--- Was zu tun ist ---
**A.** Kopiere aus dem Textauszug wortgetreu den Abschnitt, der mit „Es ist nicht“ anfängt und mit „Handelns gekommen ist?“ aufhört.
**B.** Übertrage diesen Satz aus dem Textauszug ins Englische: „Es ist nicht meine Absicht, diesen Begründungszusammenhang unseres Handelns noch einmal etwa in polemischer Auseinandersetzung mit der Opposition in diesem Hause darzulegen.“

--- Textauszug ---
┏━━
Es ist nicht meine Absicht, diesen Begründungszusammenhang unseres Handelns noch einmal etwa in polemischer Auseinandersetzung mit der Opposition in diesem Hause darzulegen. Es hat offensichtlich auch keinen Sinn mehr. Hat die Debatte gestern nicht trotz der guten Reden, die gehalten worden sind, erkennen lassen, daß der Streit um die Methoden der Sicherung und der Vereinigung Deutschlands alt und grau zu werden beginnt, daß die Debatte darüber ausgetragen und die Zeit des Handelns gekommen ist?
Hat nicht die jüngste Geschichte bewiesen, daß es nichts, aber auch gar nichts auf sich hat mit der anfänglich so betörenden und gern gehörten Kampfparole: EVG oder Wiedervereinigung? Hat nicht Molotow selbst, wie es gestern hier Herr Dr. Dehler zu Recht dargestellt hat, in wohlgesetzten und dennoch völlig eindeutigen Reden der parlamentarischen Opposition in Deutschland diese Parole einfach weggewischt?
┗━━
--- Ausgelesene Daten ---
┏━━
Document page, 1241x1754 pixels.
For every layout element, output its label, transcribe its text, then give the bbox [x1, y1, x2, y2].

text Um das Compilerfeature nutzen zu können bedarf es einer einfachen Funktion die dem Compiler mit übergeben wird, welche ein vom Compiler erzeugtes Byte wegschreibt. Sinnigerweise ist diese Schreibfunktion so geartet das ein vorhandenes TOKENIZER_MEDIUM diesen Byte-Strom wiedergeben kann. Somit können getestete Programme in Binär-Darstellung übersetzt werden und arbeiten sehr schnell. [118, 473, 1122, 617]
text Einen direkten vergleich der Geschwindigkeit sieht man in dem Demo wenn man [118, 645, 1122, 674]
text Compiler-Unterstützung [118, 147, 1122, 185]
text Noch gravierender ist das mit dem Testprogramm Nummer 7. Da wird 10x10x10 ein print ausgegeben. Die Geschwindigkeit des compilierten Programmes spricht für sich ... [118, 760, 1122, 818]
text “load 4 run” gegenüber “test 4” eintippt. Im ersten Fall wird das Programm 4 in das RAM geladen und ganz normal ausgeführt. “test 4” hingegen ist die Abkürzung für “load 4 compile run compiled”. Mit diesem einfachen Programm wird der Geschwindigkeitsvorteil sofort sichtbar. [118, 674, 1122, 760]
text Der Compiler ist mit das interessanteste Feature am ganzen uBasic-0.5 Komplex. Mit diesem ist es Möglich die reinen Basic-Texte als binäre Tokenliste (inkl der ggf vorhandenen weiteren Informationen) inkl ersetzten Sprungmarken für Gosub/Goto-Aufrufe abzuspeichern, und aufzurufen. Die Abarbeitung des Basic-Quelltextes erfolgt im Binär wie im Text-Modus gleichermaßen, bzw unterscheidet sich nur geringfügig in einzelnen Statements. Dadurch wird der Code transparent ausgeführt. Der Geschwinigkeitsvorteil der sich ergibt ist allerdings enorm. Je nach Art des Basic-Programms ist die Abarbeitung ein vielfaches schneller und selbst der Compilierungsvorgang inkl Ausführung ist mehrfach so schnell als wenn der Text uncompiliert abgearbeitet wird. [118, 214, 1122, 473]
┗━━
--- Antworten je Aufgabe ---
**A.**
Es ist nicht meine Absicht, diesen Begründungszusammenhang unseres Handelns noch einmal etwa in polemischer Auseinandersetzung mit der Opposition in diesem Hause darzulegen. Es hat offensichtlich auch keinen Sinn mehr. Hat die Debatte gestern nicht trotz der guten Reden, die gehalten worden sind, erkennen lassen, daß der Streit um die Methoden der Sicherung und der Vereinigung Deutschlands alt und grau zu werden beginnt, daß die Debatte darüber ausgetragen und die Zeit des Handelns gekommen ist?

**B.** It is not my intention to set out this rationale for our actions once again, say, in a polemical dispute with the opposition in this House.